O’Neill, editor of the London-based Spike, recounts recent absurd assaults on freedom of speech, so frequent now in Britain as to be routine.
Consider the case of the malevolent hashtag. A hashtag is a label with a pound sign that Twitter-folk use to flag and meta-comment on their tweets. A soccer fan named Stephen Dodds thumbed the hashtag “#DISGRACE” to bemoan how Muslims attending a game were conspicuously praying during halftime. His tweet provoked an Internet uproar. Good. But Dodds was also reported to the police, who investigated his open hashtaggery for two weeks (!!).
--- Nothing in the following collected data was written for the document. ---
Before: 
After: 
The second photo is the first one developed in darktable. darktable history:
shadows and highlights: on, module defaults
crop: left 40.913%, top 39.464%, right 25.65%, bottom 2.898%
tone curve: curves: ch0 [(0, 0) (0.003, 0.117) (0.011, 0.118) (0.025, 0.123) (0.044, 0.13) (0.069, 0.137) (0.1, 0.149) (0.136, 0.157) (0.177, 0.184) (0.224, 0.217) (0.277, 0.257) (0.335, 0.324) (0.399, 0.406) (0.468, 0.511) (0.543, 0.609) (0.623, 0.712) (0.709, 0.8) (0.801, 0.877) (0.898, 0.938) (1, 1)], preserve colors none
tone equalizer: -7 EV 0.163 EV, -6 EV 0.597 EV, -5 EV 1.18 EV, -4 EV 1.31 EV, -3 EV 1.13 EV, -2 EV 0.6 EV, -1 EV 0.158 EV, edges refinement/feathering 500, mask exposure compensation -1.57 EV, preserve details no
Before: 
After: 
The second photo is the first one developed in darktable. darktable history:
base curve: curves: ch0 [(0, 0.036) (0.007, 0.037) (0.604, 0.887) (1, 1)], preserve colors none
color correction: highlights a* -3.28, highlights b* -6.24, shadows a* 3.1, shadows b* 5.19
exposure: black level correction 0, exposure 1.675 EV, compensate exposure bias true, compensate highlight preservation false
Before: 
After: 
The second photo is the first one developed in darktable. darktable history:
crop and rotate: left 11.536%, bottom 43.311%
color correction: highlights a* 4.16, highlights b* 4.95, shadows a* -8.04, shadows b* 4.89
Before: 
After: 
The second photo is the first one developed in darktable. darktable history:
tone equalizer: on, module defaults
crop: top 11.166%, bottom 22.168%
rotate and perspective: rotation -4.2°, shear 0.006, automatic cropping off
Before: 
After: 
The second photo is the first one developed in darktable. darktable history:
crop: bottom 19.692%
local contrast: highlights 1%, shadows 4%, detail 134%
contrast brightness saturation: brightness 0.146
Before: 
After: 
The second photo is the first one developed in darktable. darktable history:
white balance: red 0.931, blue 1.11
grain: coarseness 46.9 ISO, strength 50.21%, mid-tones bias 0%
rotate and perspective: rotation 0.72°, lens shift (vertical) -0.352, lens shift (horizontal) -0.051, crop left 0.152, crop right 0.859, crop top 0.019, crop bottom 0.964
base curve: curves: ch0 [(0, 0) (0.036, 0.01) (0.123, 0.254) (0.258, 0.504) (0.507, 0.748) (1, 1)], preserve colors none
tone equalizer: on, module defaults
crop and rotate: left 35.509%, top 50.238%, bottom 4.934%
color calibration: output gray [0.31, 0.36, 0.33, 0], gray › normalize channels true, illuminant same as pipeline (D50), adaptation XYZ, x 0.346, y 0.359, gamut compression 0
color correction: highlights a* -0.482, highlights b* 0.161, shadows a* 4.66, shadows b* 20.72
And how about the case of the svelte-model-adorned subway ad that dares ask British ladies if they’re “beach-body-ready”? Uh oh. A direct psychic assault on those who will never be “beach-body-ready” in the super-model sense of the word. After feminists vandalized the ads, something called Advertising Standards Authority lurched to investigate — not the vandals, no: the blatantly anti-blobby sentiment.
Few opinions or postures fail to offend somebody.
What offends me is that we should ever be subject to arbitrary, government-backed assaults on our rights launched to satisfy persons especially thin-skinned and/or especially eager to stomp on the rights of others.
As with all fake rights, foisting a fake right to not-be-offended can only violate genuine rights. #DISGRACE.
This is Common Sense. I’m Paul Jacob.